As previously reported, the company revealed late last month that it was selling all of its ownership interest in its wholly owned subsidiary, American & Efird Inc. (A&E), one of the world’s largest manufacturers and distributors of industrial sewing thread, embroidery thread and technical textiles
During fiscal 2011, Harris Teeter opened seven new stores (one a replacement store) and closed two stores, for a net addition of five stores. The chain operated 204 stores at the end of fiscal 2011. Retail square footage increased by 3.2 percent in that time, versus an increase of 6.4 percent last year.
Operating profit at Harris Teeter for fiscal 2011 grew 5.2 percent to $191.1 million (4.46 percent of sales) from $181.6 million (4.43 percent of sales) in fiscal 2010. Operating profit for the 13 weeks ended Oct. 2 declined to $45.0 million (4.09 percent of sales) from $49.1 million (4.43 percent of sales) last year.
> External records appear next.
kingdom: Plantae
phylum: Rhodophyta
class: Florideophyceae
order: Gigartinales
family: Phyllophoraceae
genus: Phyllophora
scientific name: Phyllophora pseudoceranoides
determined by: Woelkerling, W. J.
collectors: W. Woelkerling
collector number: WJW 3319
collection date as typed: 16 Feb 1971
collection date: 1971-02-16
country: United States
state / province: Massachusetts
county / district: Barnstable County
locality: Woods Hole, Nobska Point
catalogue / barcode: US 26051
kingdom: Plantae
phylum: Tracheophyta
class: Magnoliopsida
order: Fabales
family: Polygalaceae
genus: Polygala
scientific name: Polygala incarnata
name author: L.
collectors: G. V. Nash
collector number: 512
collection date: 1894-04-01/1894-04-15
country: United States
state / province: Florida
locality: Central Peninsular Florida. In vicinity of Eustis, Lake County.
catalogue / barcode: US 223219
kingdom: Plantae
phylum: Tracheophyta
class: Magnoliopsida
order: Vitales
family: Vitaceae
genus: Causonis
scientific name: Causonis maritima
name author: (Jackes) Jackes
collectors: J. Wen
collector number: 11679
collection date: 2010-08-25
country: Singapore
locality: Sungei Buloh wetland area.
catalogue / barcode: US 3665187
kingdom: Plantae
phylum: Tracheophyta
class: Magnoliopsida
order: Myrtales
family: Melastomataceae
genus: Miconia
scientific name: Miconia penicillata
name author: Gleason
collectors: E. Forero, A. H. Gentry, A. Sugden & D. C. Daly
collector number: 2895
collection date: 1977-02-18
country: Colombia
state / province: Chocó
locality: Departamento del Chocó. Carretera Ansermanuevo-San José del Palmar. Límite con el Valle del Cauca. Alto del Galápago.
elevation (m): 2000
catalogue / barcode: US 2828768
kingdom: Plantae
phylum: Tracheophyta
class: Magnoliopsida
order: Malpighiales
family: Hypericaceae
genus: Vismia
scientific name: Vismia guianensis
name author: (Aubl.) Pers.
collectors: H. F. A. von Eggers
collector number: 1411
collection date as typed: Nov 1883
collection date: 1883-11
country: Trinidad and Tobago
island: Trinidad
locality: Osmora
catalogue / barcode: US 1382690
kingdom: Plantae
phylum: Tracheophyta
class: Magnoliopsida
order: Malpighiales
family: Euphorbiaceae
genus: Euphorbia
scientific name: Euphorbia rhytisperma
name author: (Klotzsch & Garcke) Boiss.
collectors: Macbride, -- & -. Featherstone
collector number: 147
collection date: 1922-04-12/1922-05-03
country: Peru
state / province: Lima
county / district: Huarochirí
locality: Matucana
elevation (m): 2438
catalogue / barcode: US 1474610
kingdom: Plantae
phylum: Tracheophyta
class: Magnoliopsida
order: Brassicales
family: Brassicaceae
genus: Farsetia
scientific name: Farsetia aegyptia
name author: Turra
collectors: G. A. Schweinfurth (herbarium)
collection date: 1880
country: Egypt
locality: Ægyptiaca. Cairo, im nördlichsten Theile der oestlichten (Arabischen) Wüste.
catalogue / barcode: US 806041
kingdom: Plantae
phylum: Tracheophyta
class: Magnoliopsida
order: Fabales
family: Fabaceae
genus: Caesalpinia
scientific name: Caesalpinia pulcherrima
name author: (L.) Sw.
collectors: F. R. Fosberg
This decrease was mainly due to a 14-week quarter last year versus a normal 13-week quarter in fiscal 2011, according to Ruddick. The company invested in additional promotional activities during fiscal 2011, the cost of which was offset by a higher sales and greater vendor participation, although they also resulted in a decline in gross margin for the quarter the year.
Operating profit at Harris Teeter for both the fourth quarter and fiscal year of 2011 benefited from reductions in selling, general and administrative expenses as a percentage of sale. The chain has successfully offset the impact of pressures on gross profit margins through an ongoing emphasis on cost controls, Ruddick noted.
Operating profit was affected by new store pre-opening costs of $7.0 million (0.16 percent of sales) and $8.4 million (0.20 percent of sales) in fiscal 2011 and 2010, respectively. Pre-opening costs for the fiscal fourth quarter of 2011 and 2010 came to $1.7 million (0.15 percent of sales) and $1.8 million (0.16 percent of sales), respectively. New store pre-opening costs vary between reporting periods according to the new-store opening schedule and market location, Ruddick explained.
“When viewed on a comparable-week basis, we experienced positive comparable-store sales as well as an increase in transactions, basket size and households in the quarter and for the year,” said Ruddick Chairman, President and CEO Thomas W. Dickson. “We believe these positive results are the product of our continuing investment in price and promotion while, at the same time, offering outstanding customer service, thereby delivering superior value to our customers.” Dickson added that store brands experienced “a higher growth rate in sales for these items than our growth rate in total sales for the quarter.”
Capital expenditures during fiscal 2011 came to $153.9, with Harris Teeter accounting for $147.9 million of the year’s total capital ex. Fiscal 2012 capital ex is planned to total about $215 million. The grocer anticipates opening seven new stores (one a replacement store) and completing major remodels on 12 locations. Construction will occur in the chain’s existing markets including the Washington, D.C. metro area.
Ruddick said it remained cautious in its expectations for fiscal 2012, because of the current economic environment and its impact on supermarket customers.